Hello, i am try to profile some NLP model on GPU, RTX3090.
Through profiling, the CPU-GPU stream was identified and the kernel operation of the GPU was also confirmed.
I set the sampling period to 10kHz and profiled the metric of RTX 3090. But there are too many metrics. Among them, the curious metric is as follows.
l- L1 LSU Data-Stage Throughput
l- L1 LSU Writeback-Stage Throughput’
L1 LSU Throughputs
l- L1 Local-Global Data-Stage Throughput
l- L1 Shared-Attribute Data-Stage Throughput
I think these metrics are related to L1 cache’s data transfer, but I don’t know exactly what it means.
In the case of Nsight compound, the description of the metric is well written in the document, but in the case of nsight system metric, it was not found.
I’ll attach a picture
@Andrey_Trachenko are these counters available in Nsys or only in Ncu?

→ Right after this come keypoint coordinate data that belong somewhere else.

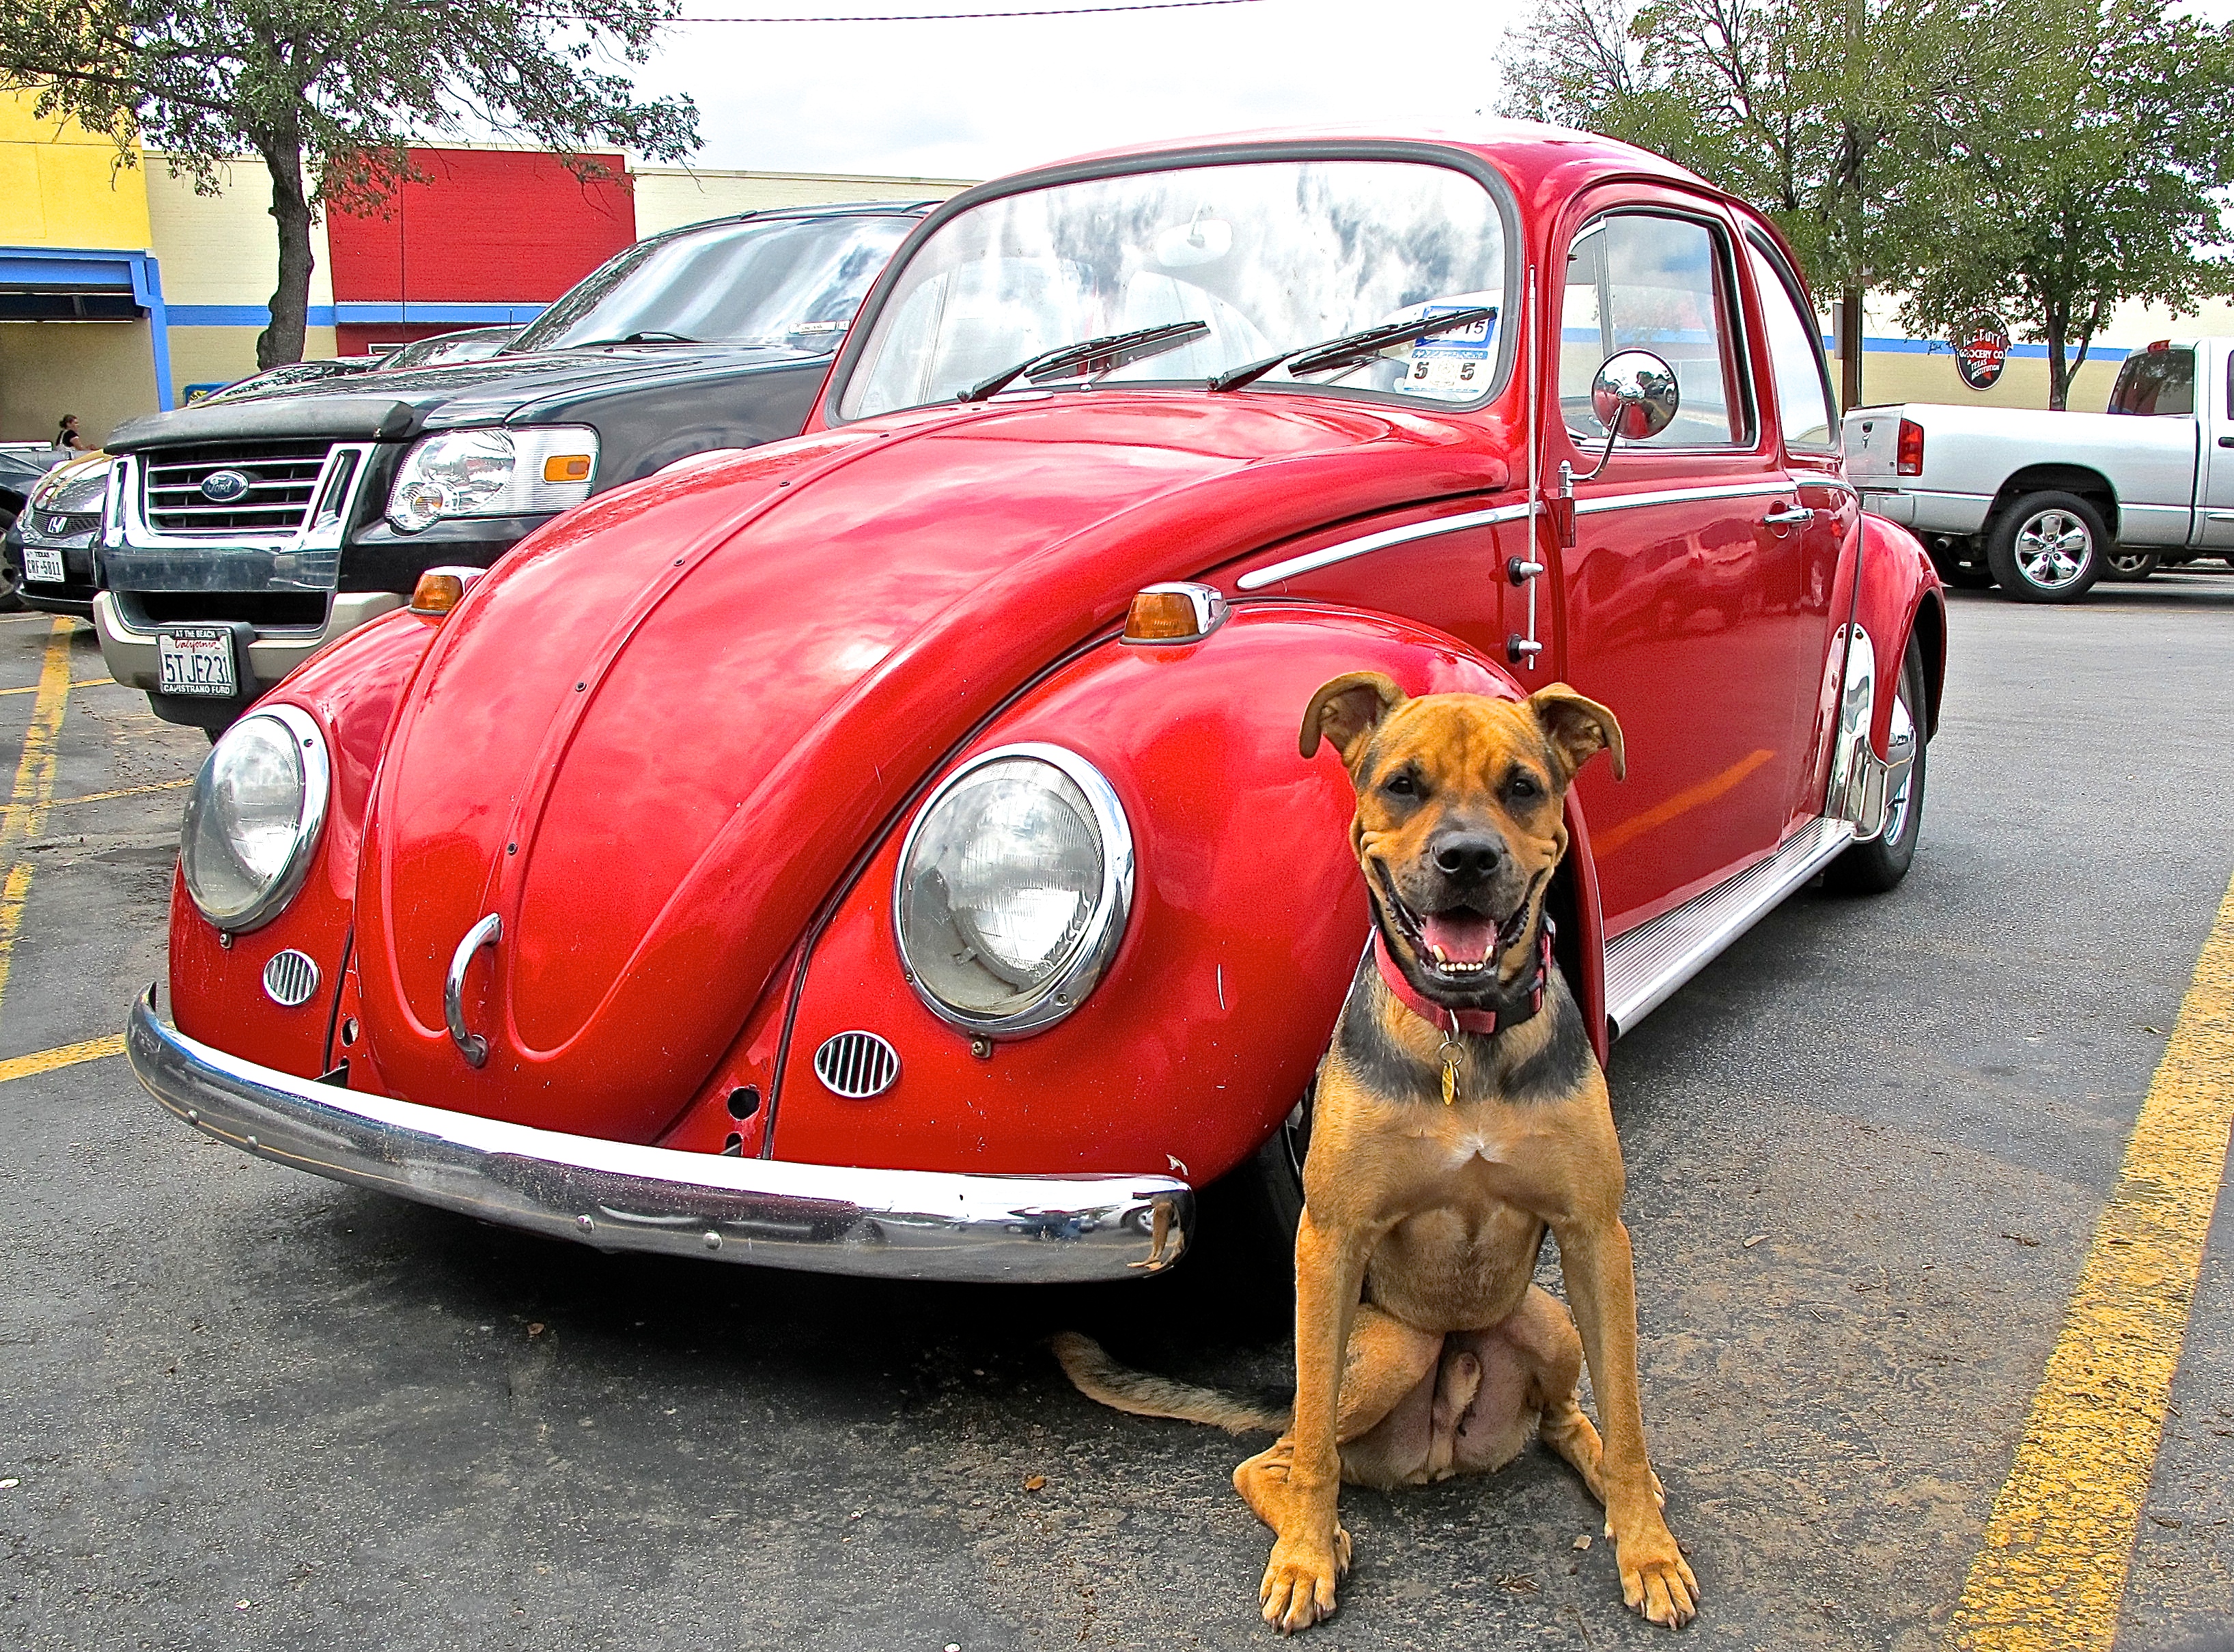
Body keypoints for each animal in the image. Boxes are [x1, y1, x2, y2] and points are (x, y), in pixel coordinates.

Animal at [1063, 678, 1688, 1634]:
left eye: (1521, 787)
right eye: (1402, 784)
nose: (1466, 860)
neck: (1464, 1034)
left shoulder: (1596, 1236)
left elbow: (1627, 1413)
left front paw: (1647, 1547)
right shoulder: (1329, 1238)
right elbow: (1315, 1451)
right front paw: (1305, 1559)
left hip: (1545, 1317)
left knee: (1569, 1419)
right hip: (1388, 1346)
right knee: (1282, 1448)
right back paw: (1311, 1527)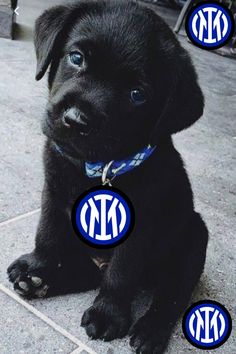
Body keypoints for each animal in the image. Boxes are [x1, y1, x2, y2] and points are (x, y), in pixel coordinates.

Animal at [7, 1, 208, 352]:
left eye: (137, 94)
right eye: (76, 58)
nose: (76, 119)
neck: (96, 165)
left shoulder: (140, 222)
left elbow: (122, 272)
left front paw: (108, 314)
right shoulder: (53, 190)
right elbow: (46, 232)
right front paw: (37, 265)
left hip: (194, 239)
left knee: (171, 294)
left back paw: (150, 331)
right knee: (88, 273)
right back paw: (38, 281)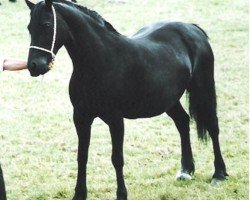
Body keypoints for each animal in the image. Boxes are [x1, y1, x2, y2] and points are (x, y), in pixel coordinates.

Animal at [24, 0, 227, 199]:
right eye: (29, 27)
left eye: (47, 25)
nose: (34, 66)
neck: (100, 60)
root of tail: (192, 28)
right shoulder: (81, 118)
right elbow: (82, 156)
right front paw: (79, 194)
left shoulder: (115, 119)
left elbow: (117, 158)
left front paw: (121, 194)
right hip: (168, 99)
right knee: (183, 122)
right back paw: (186, 170)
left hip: (203, 89)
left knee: (213, 126)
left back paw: (219, 174)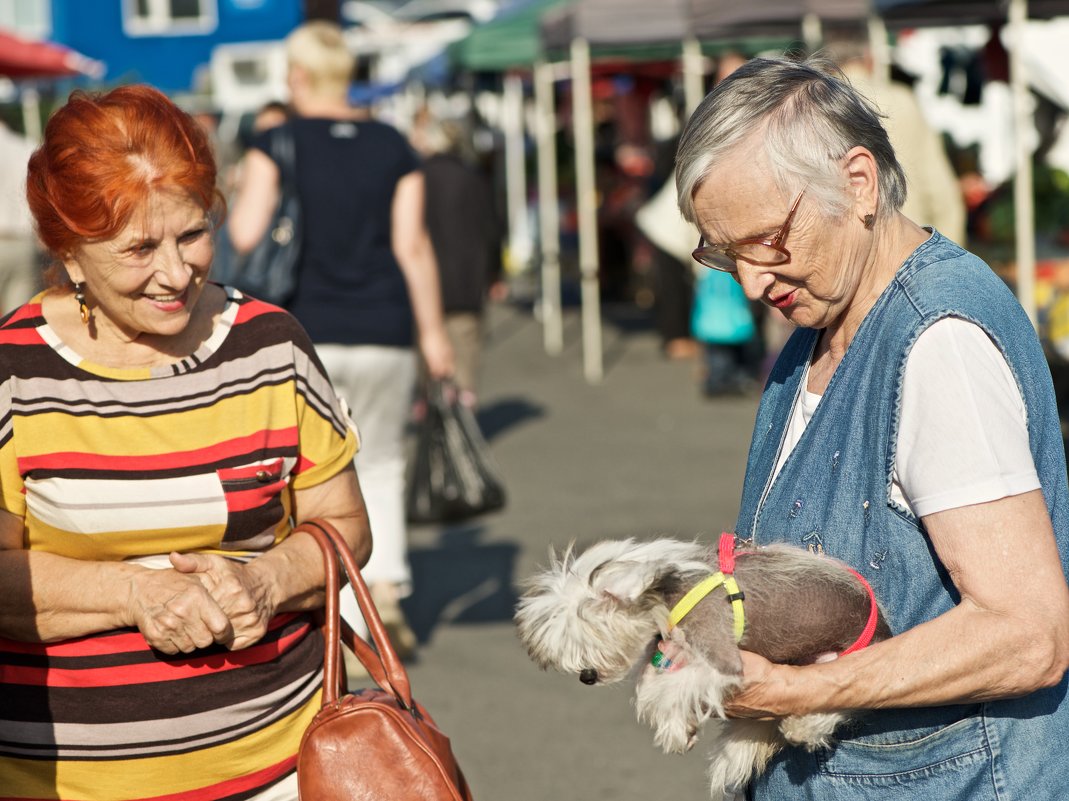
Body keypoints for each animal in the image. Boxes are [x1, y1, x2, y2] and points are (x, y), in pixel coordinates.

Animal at [513, 530, 889, 799]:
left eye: (591, 637)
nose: (586, 677)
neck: (670, 588)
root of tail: (884, 631)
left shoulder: (721, 656)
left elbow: (676, 686)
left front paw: (672, 724)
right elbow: (653, 679)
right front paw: (678, 726)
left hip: (843, 660)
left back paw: (803, 727)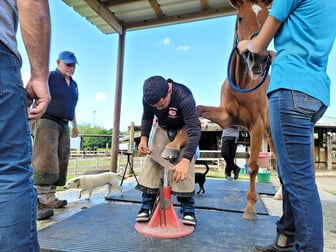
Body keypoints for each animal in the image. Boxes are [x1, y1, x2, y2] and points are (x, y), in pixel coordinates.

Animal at [198, 0, 274, 220]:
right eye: (240, 18)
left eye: (268, 17)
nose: (258, 59)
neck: (242, 82)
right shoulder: (225, 118)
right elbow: (198, 108)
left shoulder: (256, 125)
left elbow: (254, 166)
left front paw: (250, 207)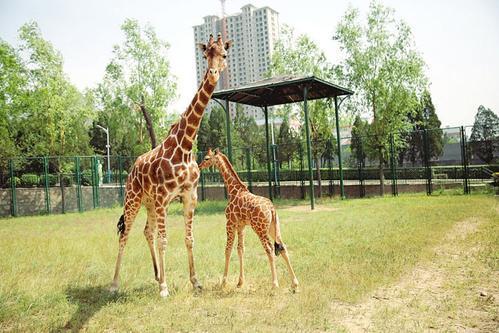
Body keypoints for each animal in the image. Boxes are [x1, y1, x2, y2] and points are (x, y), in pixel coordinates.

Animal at [111, 33, 232, 296]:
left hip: (148, 203)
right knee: (125, 233)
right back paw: (115, 284)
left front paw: (195, 282)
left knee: (147, 231)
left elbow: (188, 239)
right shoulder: (163, 198)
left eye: (224, 54)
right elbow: (165, 241)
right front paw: (165, 288)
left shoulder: (189, 196)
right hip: (134, 198)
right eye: (205, 54)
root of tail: (133, 167)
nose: (213, 73)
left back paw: (157, 275)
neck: (185, 147)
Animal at [199, 147, 298, 288]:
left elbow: (228, 250)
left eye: (206, 158)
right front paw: (240, 282)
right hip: (272, 227)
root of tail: (272, 209)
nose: (199, 165)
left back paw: (274, 284)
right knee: (282, 246)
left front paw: (223, 282)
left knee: (269, 249)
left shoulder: (229, 223)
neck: (233, 190)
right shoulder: (241, 226)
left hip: (260, 229)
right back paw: (295, 283)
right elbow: (240, 249)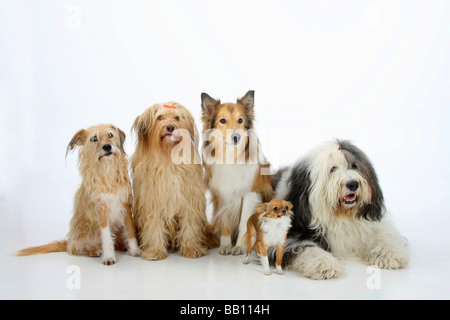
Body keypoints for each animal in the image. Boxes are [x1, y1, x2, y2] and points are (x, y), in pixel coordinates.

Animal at [16, 124, 141, 264]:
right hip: (85, 233)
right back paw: (92, 251)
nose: (107, 147)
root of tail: (69, 240)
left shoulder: (125, 204)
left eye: (110, 135)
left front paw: (135, 250)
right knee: (73, 248)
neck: (107, 171)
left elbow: (130, 230)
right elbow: (107, 237)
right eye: (94, 138)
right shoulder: (101, 209)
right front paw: (109, 257)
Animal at [130, 102, 207, 260]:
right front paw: (155, 251)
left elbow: (189, 225)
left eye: (177, 118)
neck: (168, 157)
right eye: (160, 117)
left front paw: (191, 248)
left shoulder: (189, 200)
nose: (170, 127)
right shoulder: (152, 203)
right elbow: (153, 227)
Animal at [201, 90, 272, 255]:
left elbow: (243, 223)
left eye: (240, 120)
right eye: (222, 120)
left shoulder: (250, 194)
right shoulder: (221, 194)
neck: (231, 157)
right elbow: (225, 222)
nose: (236, 137)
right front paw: (225, 246)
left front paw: (239, 246)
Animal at [268, 139, 410, 278]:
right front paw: (325, 263)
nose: (353, 184)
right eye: (332, 169)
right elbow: (304, 247)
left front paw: (390, 254)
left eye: (354, 166)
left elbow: (384, 234)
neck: (341, 214)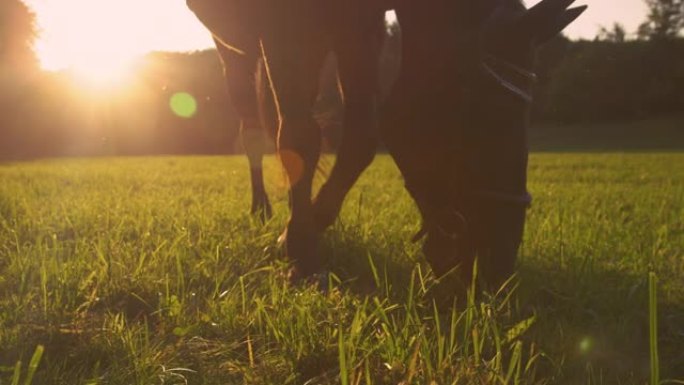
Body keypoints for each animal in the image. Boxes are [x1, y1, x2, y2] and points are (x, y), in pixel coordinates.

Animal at [186, 0, 390, 278]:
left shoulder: (363, 25)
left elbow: (360, 137)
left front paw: (306, 226)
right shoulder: (285, 24)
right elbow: (299, 135)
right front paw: (299, 245)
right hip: (238, 54)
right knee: (253, 131)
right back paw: (262, 210)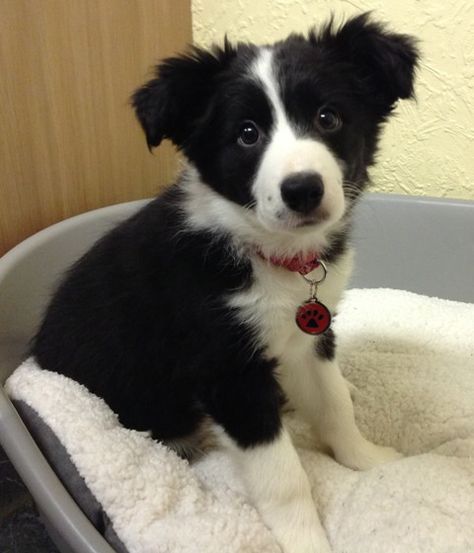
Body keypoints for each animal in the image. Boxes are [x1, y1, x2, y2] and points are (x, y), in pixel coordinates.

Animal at [33, 12, 418, 552]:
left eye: (328, 118)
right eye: (247, 134)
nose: (302, 190)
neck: (271, 255)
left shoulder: (309, 336)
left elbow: (334, 404)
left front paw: (368, 459)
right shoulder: (227, 368)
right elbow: (281, 473)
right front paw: (305, 540)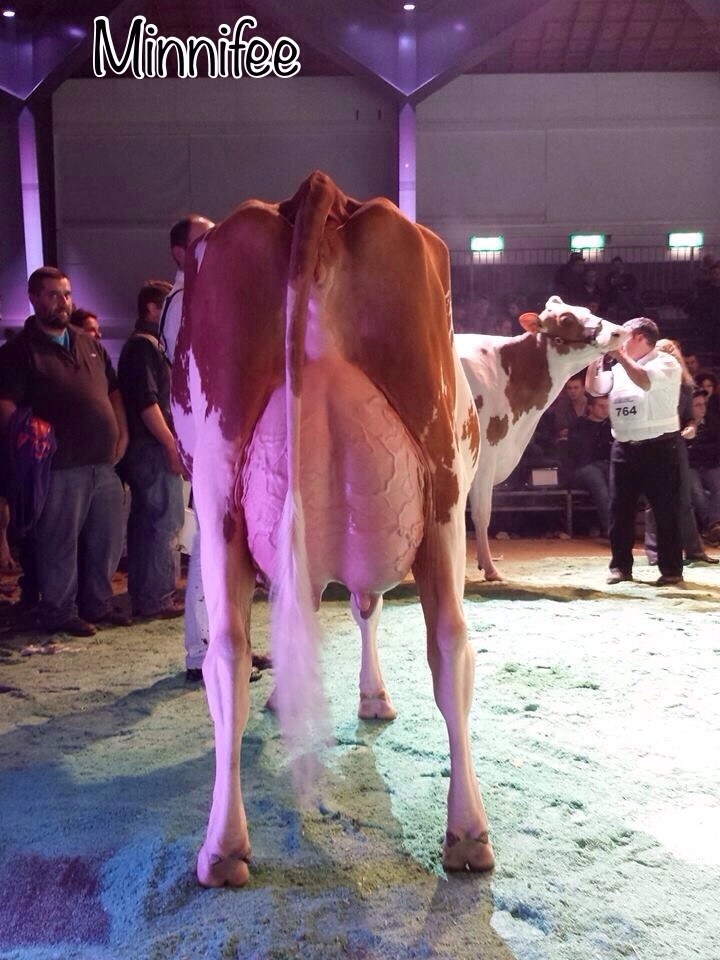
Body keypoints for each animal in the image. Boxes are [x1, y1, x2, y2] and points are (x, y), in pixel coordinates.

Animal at [171, 171, 493, 887]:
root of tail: (317, 193)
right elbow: (355, 605)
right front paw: (363, 696)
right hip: (443, 492)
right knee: (451, 640)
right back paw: (468, 833)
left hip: (219, 485)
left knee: (228, 649)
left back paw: (222, 844)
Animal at [455, 298, 630, 581]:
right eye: (566, 319)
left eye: (587, 310)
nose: (619, 331)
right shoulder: (485, 456)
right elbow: (481, 513)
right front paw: (490, 569)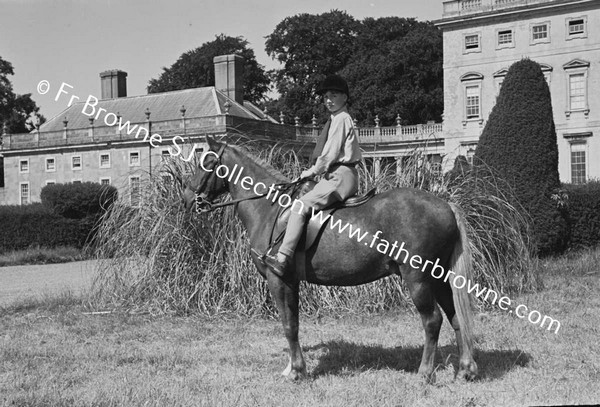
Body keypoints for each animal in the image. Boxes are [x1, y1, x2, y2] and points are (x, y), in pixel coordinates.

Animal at [183, 139, 478, 384]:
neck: (270, 207)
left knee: (432, 320)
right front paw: (293, 368)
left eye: (205, 162)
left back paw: (425, 373)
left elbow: (288, 325)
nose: (188, 199)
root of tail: (445, 205)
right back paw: (465, 369)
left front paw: (296, 372)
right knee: (455, 317)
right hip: (437, 278)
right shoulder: (292, 282)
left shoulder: (278, 279)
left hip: (417, 279)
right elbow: (294, 323)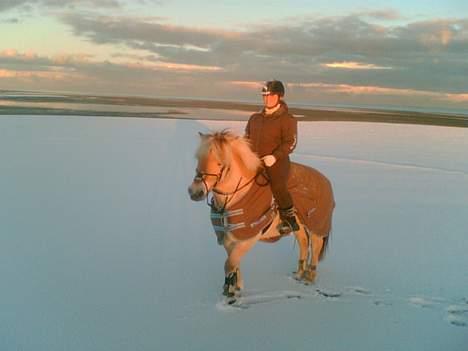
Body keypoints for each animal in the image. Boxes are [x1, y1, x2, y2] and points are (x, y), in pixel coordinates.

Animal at [188, 131, 334, 298]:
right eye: (198, 158)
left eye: (220, 162)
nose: (195, 191)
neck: (236, 196)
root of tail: (325, 180)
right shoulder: (229, 238)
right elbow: (234, 263)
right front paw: (236, 286)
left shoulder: (249, 238)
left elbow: (229, 264)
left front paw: (230, 292)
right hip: (298, 226)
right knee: (303, 243)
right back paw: (299, 274)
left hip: (316, 226)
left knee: (315, 248)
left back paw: (309, 278)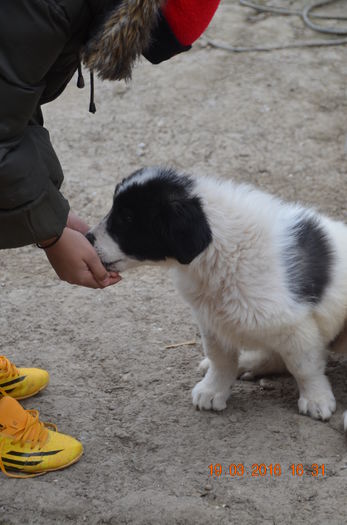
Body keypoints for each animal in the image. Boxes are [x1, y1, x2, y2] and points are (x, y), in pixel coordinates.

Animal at [85, 166, 347, 424]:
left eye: (127, 218)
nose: (87, 238)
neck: (221, 247)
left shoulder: (295, 326)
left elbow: (304, 367)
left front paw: (316, 398)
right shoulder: (212, 319)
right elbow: (220, 359)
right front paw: (213, 389)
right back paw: (248, 364)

I know, these metric are used in Nsight Graphics. So, i tried to find Nsight graphics document about these metric. But, i couldn’t find that.
ga10x-gfxt is the shorthand name for “Graphics Throughput Metrics for NVIDIA GA10x (frequency >= 10kHz)”
Indeed, we don’t have public documentation for some of the metrics that are included. Similar metrics should also be available in Nsight Graphics (GPU Trace). Since these are graphics-related metrics, I don’t think they are available in Nsight Compute.
Meanwhile, please see if the GPU Trace documentation would help you understand the metrics better: Advanced Learning :: Nsight Graphics Documentation
Thanks you for taking care of it.
I did profiled Pytorch model on NCU tool by using system trace with Graphics Throughput Metrics for NVDIA GA10x.
I know I can check the cache hit, miss of each kernel in NCU tool, but I wanted to check what the metric looks like overall.
Let’s look at the document and organize the metric.